*課題 1*
一覧の先頭から始めて「orange triangle: moved 18 px right, 9 px up」を含む行で終わるまで、両端の行も含めて一字一句たがえずに打ち直してもらえますか？
===== 抜粋
この記事の表題は、前回の記事を読んでくれた細野嗣雄はんのコメントから引用している。
ありがとさんです。アゴラもしばらく見ない間に面白い人が増えたなぁ。ワシもウカウカしてはおれん。
オボちゃんこと小保方博士。ワシの若い時にソックリやとつぶやくと、2種類の反応帰ってくる。「いくらなんでも可哀想ですよ。科学者としての死刑判決に等しい言われ方ですから」というのと、「厳密には死刑判決とは言えへん。死刑執行や」という反論や。
関西に生息。大学がOA型入試。不器用なくせに目立つの大好き。情けないことを言いながら開き直る。沈没するときに周囲を巻き込む。やばくなると突然消える……確かに共通点が多い。ヨハネス山城のツラの皮に、「紅茶ぐらいの酸」をかけて培養すると、やがて割烹着姿の幹細胞が……やかましぃわい。
==========
===== 表示中の項目
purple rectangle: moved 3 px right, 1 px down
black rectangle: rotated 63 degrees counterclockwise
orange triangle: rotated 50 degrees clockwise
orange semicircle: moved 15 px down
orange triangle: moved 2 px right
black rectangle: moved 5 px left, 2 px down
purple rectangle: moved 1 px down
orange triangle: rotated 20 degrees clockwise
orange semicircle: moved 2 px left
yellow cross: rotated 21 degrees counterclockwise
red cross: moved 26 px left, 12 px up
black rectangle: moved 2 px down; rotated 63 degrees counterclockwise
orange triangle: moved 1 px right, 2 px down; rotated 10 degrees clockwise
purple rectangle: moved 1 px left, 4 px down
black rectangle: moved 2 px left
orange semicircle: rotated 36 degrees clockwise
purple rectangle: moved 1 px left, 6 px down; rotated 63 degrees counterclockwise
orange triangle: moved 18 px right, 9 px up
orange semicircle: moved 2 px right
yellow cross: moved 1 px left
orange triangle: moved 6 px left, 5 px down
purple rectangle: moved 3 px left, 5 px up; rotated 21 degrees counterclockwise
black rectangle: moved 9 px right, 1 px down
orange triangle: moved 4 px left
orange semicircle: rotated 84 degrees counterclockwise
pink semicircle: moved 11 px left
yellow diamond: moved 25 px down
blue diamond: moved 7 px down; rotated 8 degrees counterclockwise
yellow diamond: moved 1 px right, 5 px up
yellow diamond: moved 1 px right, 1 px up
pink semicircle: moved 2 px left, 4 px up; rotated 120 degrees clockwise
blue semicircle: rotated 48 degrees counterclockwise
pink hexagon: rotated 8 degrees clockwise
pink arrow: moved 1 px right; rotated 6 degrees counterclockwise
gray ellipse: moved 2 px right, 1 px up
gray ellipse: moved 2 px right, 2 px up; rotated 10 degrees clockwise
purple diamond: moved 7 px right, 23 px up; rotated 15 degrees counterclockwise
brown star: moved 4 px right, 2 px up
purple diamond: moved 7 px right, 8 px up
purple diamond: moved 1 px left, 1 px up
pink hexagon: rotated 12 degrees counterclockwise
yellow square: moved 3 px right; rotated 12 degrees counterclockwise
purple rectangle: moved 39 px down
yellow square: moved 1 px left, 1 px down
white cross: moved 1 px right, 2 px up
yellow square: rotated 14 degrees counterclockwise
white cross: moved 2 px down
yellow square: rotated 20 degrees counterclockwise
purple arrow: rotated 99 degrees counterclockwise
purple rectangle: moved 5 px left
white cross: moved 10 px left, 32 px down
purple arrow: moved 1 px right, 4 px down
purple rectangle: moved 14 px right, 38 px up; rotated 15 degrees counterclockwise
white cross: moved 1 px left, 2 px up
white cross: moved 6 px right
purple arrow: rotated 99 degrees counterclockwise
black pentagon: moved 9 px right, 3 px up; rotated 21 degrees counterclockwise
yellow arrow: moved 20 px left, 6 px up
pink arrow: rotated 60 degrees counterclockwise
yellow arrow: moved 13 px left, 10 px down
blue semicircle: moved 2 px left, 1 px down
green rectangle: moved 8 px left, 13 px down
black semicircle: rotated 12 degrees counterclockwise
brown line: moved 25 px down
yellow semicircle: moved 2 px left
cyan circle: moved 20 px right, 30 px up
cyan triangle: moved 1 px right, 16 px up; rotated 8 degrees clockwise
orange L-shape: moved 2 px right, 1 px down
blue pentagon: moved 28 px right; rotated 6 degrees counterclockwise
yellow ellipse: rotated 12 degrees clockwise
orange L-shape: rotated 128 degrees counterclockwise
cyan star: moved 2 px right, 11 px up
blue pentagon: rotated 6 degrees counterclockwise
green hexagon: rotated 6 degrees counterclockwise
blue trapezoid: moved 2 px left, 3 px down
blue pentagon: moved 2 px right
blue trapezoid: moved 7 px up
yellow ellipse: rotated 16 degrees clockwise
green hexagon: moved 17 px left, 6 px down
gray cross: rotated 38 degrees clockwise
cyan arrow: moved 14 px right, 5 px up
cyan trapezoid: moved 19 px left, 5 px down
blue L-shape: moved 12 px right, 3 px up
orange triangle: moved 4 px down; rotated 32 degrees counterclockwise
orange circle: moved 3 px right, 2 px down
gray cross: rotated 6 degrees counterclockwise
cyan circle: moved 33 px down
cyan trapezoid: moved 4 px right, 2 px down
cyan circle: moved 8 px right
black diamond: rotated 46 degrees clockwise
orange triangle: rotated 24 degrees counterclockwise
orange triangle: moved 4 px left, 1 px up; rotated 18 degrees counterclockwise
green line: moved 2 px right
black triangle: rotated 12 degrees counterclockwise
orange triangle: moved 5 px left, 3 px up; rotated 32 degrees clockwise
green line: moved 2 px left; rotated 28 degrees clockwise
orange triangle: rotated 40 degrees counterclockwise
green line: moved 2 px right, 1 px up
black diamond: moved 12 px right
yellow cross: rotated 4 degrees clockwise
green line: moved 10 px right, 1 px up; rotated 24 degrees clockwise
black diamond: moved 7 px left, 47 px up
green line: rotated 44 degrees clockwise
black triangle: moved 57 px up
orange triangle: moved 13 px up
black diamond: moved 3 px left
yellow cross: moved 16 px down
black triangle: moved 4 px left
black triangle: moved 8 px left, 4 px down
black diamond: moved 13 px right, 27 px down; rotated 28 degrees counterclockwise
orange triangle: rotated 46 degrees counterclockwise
==========
*課題 2*
小保方博士をめぐる文章を、最後の文のあとから書き継いでもらえますか？

*回答 1*
purple rectangle: moved 3 px right, 1 px down
black rectangle: rotated 63 degrees counterclockwise
orange triangle: rotated 50 degrees clockwise
orange semicircle: moved 15 px down
orange triangle: moved 2 px right
black rectangle: moved 5 px left, 2 px down
purple rectangle: moved 1 px down
orange triangle: rotated 20 degrees clockwise
orange semicircle: moved 2 px left
yellow cross: rotated 21 degrees counterclockwise
red cross: moved 26 px left, 12 px up
black rectangle: moved 2 px down; rotated 63 degrees counterclockwise
orange triangle: moved 1 px right, 2 px down; rotated 10 degrees clockwise
purple rectangle: moved 1 px left, 4 px down
black rectangle: moved 2 px left
orange semicircle: rotated 36 degrees clockwise
purple rectangle: moved 1 px left, 6 px down; rotated 63 degrees counterclockwise
orange triangle: moved 18 px right, 9 px up

*回答 2*
捨て論文の話やったな。なぜ、あれを捨て論文と推定するか、ということを示そう。最初に定義の確認。「捨て論文」とは、「初めから掲載されることを想定せずに、専門誌に投稿された論文」やったな。
その中で、小ネタをとりあえず一流誌に送る「記念受験型」、スピード重視で実験結果以外は手抜きで仕上げる「ツバ付け型」、業績がないとき苦し紛れにやる「アリバイ型」の3つのタイプがある。今回のはおそらく「ツバ付け型」や。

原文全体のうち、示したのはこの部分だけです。